1

We are having an issue with all of our Solaris VMs. The issue we're seeing is frequent timeouts when when connecting via SSH or HTTP. It only seems to affect initial connections... when I connect via SSH it will hang and timeout before I even get the login prompt, however if I CTRL C it and try again it connects just fine.

I logged into the VMware console and ran the snoop command on the Solaris VM to get a packet capture when this occurred. Here is the capture.

My computer is 10.0.0.3 and I removed the hostname of the Solaris VM I'm connecting to.

Based on the packet capture, it looks like the VM sees my first SYN packet, but does not reply, prompting my computer to resend it. It then decides to reply with an ACK packet, which I believe should've been a SYN ACK packet. Then it looks like it sends a SYN ACK packet.

Does anyone know why this is happening? Our Cisco ASA firewall waits 30 seconds and then tears down the connection because of the SYN timeout.

Stored records
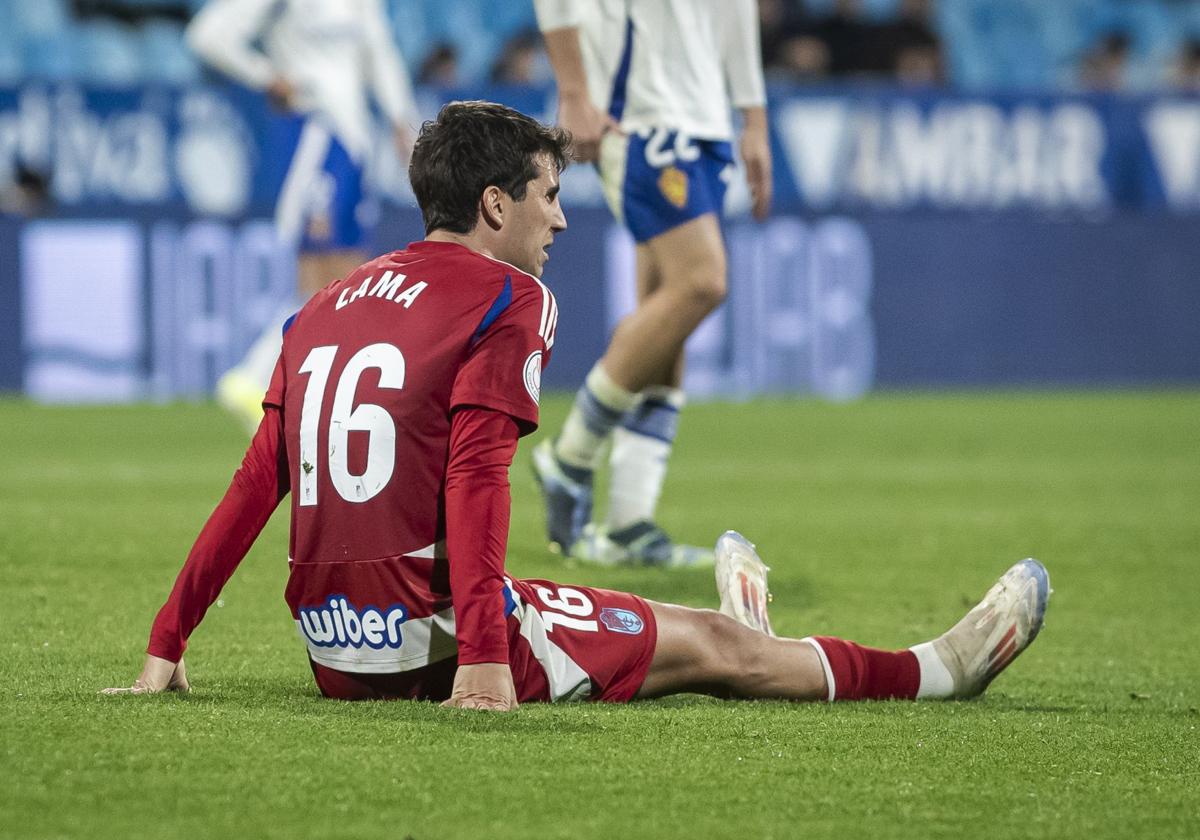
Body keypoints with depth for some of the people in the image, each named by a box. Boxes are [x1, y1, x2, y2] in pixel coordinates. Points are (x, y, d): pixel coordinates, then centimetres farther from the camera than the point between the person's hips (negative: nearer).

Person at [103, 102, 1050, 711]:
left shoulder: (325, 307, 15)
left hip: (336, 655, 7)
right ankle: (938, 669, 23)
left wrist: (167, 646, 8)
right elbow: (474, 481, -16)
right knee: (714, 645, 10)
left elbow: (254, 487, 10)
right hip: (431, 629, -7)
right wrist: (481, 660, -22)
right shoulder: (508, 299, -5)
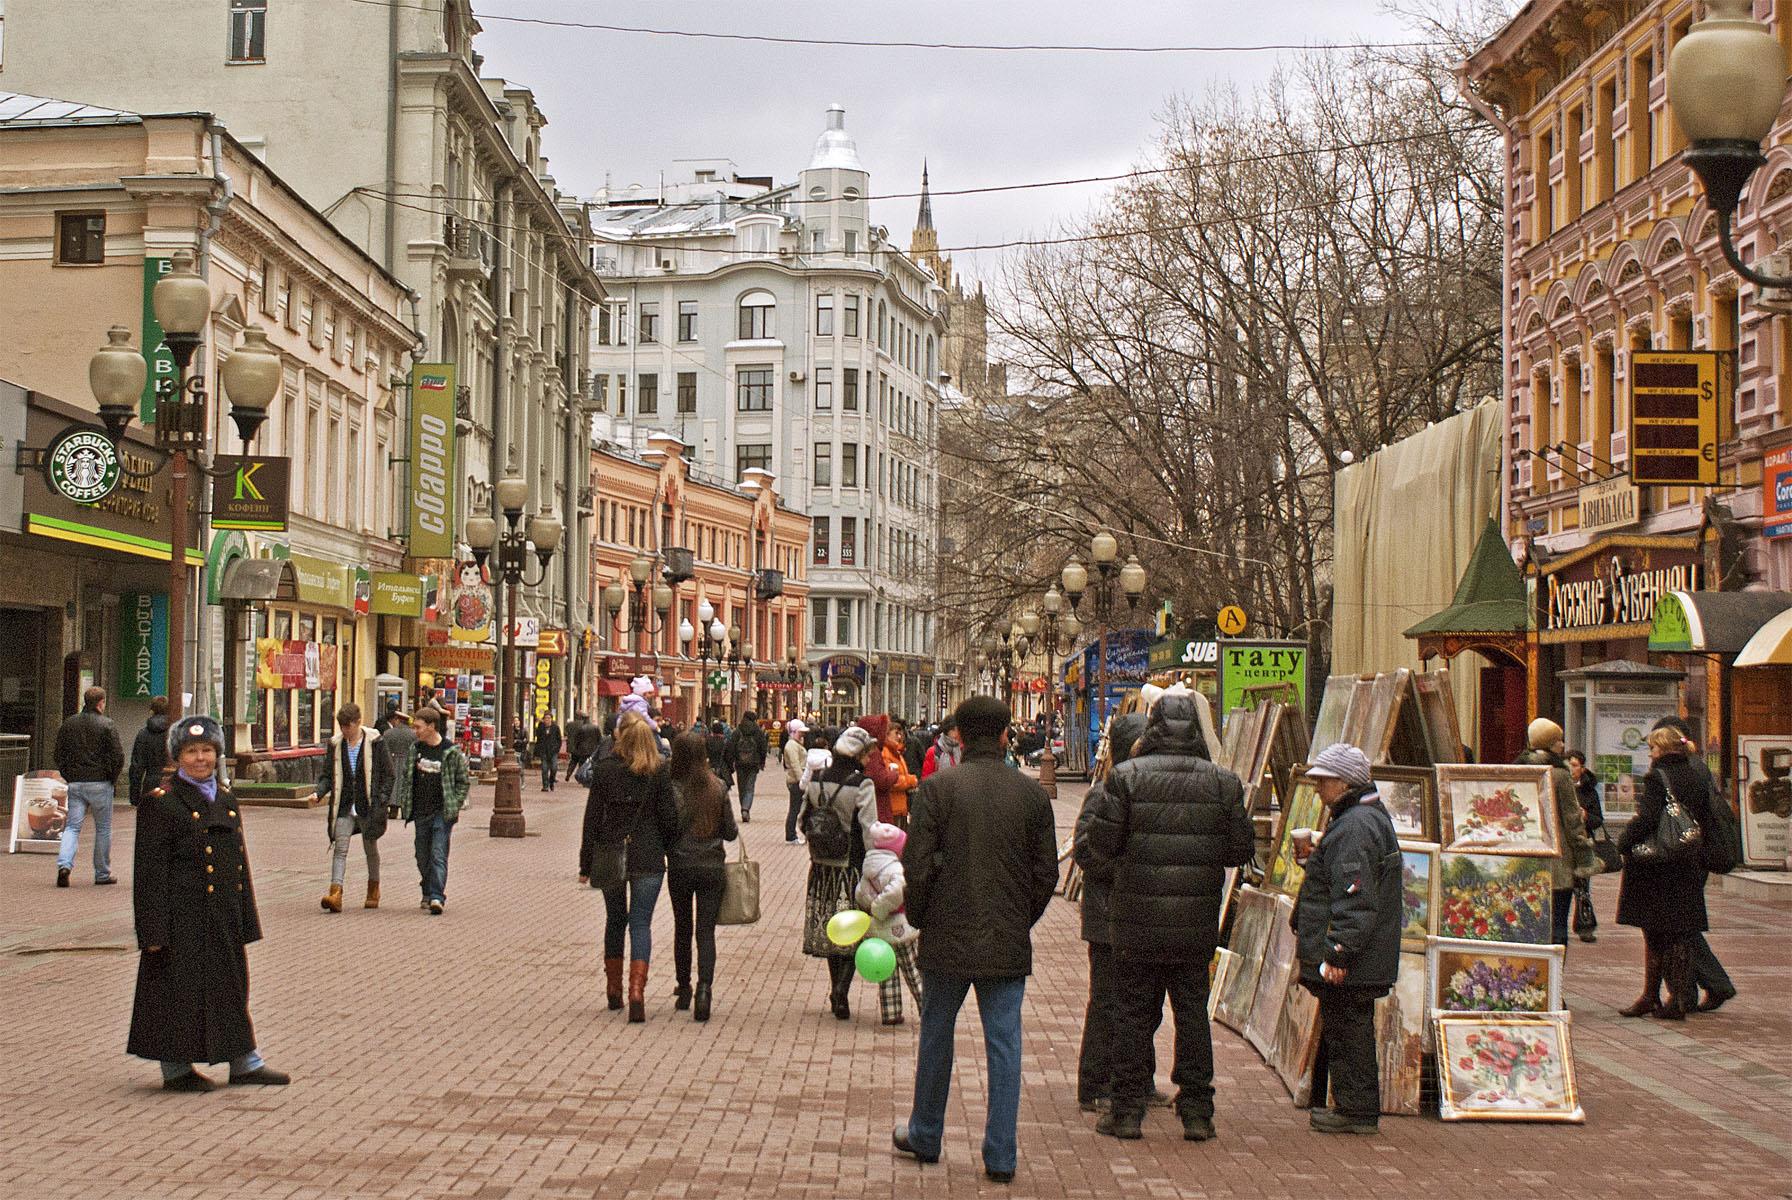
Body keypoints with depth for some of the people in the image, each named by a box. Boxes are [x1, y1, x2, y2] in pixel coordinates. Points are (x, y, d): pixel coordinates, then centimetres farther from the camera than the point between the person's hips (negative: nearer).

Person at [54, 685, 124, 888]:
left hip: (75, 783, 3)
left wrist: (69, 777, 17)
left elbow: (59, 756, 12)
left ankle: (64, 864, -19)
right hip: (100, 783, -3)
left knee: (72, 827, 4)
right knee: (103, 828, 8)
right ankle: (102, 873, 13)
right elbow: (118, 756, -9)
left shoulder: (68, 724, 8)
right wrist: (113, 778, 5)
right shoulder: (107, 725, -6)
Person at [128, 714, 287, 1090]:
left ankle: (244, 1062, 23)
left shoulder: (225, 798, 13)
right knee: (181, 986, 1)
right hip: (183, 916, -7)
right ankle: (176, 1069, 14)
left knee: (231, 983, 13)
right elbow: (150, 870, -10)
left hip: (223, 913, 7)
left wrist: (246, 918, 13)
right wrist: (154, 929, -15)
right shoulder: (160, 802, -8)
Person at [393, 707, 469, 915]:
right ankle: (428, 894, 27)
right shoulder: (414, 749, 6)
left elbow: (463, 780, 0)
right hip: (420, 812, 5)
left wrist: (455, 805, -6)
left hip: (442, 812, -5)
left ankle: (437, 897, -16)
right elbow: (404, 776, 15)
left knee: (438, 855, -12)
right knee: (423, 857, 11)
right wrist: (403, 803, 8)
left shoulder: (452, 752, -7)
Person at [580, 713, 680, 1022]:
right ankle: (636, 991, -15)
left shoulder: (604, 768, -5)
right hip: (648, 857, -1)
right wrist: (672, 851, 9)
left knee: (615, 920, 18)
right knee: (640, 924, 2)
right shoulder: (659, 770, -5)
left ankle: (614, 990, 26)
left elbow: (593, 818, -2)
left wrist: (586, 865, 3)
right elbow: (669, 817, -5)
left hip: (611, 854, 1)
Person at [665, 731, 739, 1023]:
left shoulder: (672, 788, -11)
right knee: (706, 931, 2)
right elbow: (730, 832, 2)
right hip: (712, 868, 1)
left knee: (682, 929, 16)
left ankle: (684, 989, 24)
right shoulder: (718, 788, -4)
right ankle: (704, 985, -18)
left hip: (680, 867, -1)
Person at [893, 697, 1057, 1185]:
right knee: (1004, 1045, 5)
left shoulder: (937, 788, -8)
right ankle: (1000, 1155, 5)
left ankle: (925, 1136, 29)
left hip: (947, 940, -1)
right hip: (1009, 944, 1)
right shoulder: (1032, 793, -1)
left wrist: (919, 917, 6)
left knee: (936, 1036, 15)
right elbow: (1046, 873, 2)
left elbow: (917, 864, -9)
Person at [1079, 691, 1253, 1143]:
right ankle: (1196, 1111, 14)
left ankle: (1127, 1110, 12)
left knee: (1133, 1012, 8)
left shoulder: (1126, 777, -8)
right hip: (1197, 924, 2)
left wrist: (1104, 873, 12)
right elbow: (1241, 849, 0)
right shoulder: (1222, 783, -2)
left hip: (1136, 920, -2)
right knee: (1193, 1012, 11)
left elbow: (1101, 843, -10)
==
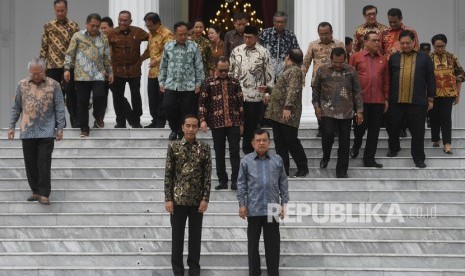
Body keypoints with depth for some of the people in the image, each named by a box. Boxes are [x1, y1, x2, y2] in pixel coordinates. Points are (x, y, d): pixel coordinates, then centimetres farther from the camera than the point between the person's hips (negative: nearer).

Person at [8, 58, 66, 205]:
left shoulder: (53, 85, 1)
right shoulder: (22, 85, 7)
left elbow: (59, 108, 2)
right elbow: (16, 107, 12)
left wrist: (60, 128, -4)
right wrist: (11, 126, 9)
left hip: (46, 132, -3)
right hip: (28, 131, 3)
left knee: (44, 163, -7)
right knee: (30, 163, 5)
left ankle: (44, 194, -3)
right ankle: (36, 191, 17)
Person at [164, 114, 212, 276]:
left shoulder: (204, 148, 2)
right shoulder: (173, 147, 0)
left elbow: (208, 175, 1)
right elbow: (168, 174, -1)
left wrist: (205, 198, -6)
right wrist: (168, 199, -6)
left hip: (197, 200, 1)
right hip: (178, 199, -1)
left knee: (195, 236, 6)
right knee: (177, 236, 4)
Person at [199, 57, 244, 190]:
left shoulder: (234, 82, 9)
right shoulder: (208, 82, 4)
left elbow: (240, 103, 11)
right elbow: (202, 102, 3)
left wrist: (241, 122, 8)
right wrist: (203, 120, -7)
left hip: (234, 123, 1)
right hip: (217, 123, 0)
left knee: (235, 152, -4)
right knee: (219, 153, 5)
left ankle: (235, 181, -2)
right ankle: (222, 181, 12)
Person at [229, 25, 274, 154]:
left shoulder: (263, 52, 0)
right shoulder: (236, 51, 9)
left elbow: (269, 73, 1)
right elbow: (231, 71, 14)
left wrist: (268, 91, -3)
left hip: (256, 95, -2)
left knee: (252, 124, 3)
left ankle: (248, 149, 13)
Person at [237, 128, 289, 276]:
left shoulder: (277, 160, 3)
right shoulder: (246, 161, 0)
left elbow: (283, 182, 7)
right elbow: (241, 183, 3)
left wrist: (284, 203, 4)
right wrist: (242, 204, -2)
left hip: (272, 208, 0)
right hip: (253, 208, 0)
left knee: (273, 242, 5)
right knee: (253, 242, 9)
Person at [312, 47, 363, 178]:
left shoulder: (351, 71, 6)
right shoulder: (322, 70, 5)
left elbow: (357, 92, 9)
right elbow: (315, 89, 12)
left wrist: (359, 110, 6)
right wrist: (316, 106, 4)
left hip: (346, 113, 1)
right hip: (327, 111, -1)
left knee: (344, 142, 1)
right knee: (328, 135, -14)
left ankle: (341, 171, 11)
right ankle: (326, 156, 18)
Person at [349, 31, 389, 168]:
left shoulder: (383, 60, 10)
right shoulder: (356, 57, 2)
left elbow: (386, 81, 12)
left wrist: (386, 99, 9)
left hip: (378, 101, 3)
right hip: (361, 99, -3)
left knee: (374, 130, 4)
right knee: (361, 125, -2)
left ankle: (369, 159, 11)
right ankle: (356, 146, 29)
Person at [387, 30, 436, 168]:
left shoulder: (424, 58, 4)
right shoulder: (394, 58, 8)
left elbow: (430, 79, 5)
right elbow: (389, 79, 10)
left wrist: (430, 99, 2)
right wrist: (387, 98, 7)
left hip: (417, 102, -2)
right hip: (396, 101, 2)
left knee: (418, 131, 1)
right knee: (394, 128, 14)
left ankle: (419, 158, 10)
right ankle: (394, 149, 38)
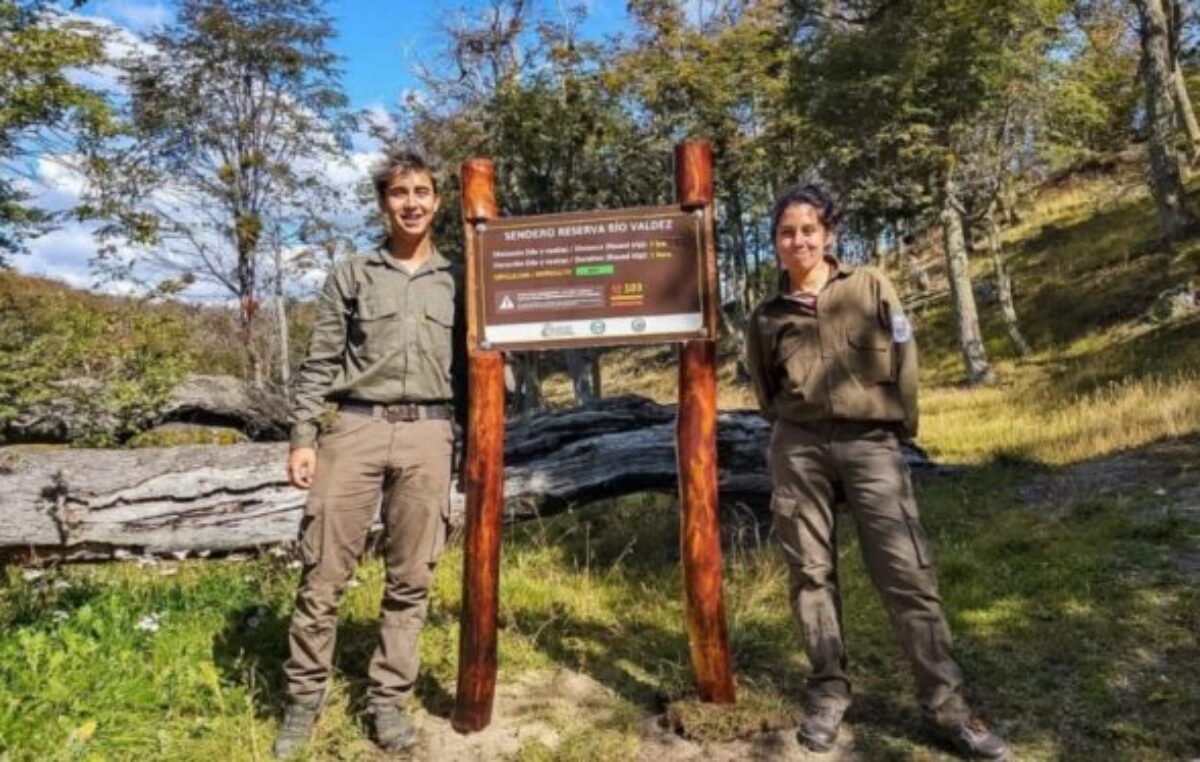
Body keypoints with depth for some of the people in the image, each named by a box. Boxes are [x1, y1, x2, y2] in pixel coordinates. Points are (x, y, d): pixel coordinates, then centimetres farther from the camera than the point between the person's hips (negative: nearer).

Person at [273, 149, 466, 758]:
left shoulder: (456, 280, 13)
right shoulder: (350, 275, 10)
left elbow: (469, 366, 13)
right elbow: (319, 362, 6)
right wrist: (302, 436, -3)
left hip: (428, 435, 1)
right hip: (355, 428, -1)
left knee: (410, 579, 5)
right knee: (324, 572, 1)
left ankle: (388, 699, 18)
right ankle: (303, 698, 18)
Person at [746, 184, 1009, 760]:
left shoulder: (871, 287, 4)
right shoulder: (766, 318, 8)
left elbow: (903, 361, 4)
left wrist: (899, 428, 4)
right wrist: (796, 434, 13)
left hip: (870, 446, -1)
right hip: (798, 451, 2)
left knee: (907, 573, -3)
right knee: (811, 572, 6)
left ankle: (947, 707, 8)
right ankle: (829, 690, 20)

TASK REQUIREMENTS:
1 – In the Solaris timeout post, transcribe the passage from "Based on the" to "the SYN timeout." without any changes.
2 – Answer these questions from the Solaris timeout post:
(a) What IP address does the poster's computer have?
(b) Which command was run on the Solaris VM to capture packets?
(c) How long does the Cisco ASA firewall wait before tearing down the connection?

SOLUTIONS BELOW:
1 –
Based on the packet capture, it looks like the VM sees my first SYN packet, but does not reply, prompting my computer to resend it. It then decides to reply with an ACK packet, which I believe should've been a SYN ACK packet. Then it looks like it sends a SYN ACK packet.

Does anyone know why this is happening? Our Cisco ASA firewall waits 30 seconds and then tears down the connection because of the SYN timeout.

2 –
(a) 10.0.0.3
(b) snoop
(c) 30 seconds